Management Strategy - The Clean-Up Crew
- Source Control is Paramount: Open the wound, drain purulence, and remove sutures/staples.
- Obtain Cultures: Always collect wound cultures before starting antibiotics to guide therapy.
- Healing by Secondary Intention: Most opened wounds are packed and allowed to heal from the base up.
- 📌 Mnemonic (I-C-A): Incise & Drain → Culture → Antibiotics.
⭐ Exam Favorite: Failure of a post-op fever to resolve after 48-72 hours despite empiric antibiotics strongly suggests a collection (abscess) requiring urgent source control, typically surgical drainage.
High‑Yield Points - ⚡ Biggest Takeaways
- Most SSIs manifest 5-7 days post-op; suspect Group A Strep or Clostridium if within 48 hours.
+++
**EXERCISES:**
[a] List the three steps of the I-C-A mnemonic in the surgical site infection notes, in the order given.
[b] Extend the surgical site infection notes with the next high-yield points after the bullet about Group A Strep or Clostridium.
The records that come after this excerpt are separate material.
+++
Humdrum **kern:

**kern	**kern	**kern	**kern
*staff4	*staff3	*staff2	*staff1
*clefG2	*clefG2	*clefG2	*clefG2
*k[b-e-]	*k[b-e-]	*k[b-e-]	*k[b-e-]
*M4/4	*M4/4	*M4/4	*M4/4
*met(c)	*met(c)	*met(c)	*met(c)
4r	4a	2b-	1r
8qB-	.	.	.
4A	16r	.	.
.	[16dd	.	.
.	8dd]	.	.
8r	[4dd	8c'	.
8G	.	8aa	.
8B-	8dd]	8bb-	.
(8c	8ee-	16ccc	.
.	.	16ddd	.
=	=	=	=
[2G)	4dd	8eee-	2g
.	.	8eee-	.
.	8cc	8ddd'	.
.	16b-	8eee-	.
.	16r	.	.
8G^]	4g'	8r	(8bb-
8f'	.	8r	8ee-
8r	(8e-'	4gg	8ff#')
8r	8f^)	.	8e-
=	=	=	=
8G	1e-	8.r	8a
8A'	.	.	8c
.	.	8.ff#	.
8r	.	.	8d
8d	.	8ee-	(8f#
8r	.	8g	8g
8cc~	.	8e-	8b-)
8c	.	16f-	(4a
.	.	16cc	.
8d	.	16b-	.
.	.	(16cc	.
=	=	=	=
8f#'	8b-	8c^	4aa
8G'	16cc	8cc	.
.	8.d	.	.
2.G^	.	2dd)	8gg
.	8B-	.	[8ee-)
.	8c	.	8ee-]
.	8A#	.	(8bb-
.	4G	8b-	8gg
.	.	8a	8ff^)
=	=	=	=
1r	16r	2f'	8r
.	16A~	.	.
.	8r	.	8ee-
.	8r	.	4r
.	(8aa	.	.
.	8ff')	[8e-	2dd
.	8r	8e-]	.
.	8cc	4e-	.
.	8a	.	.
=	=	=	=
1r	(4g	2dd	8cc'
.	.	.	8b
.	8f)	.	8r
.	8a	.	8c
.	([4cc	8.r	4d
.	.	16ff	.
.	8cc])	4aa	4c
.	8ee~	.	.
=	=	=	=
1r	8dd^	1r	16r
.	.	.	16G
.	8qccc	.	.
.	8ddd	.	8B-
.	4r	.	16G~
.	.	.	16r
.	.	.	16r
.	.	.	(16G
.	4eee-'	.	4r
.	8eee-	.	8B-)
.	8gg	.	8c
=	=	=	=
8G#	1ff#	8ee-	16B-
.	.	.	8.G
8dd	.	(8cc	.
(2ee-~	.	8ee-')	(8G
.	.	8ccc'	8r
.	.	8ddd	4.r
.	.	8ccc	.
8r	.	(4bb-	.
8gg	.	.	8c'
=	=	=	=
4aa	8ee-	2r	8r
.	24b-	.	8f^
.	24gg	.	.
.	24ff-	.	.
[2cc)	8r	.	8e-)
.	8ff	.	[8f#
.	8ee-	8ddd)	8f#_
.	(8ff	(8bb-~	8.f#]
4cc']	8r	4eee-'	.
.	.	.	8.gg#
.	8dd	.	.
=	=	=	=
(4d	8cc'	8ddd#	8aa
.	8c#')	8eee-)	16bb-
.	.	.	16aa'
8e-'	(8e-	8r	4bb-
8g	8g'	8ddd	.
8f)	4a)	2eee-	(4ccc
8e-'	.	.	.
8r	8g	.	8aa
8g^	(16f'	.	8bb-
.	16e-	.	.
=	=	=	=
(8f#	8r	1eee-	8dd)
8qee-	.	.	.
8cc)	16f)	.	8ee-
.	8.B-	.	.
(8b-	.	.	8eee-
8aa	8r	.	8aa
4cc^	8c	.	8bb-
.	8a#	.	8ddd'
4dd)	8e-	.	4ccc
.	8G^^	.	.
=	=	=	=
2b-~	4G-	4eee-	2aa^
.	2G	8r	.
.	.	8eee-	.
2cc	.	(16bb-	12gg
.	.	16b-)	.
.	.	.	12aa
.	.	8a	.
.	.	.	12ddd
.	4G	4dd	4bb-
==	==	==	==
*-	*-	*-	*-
+++
**ANSWERS TO THE TASKS:**
[a] Incise & Drain, Culture, Antibiotics

[b]
- Key signs include localized pain, erythema, warmth, and purulent drainage from the incision.
- Diagnosis is primarily clinical; wound cultures are for guiding, not delaying, therapy.
- Management cornerstone is source control: open the wound, drain abscesses, and debride nonviable tissue.
- Use systemic antibiotics only for significant cellulitis (>5 cm) or systemic signs of infection.
- Staphylococcus aureus is the most common pathogen responsible for SSIs.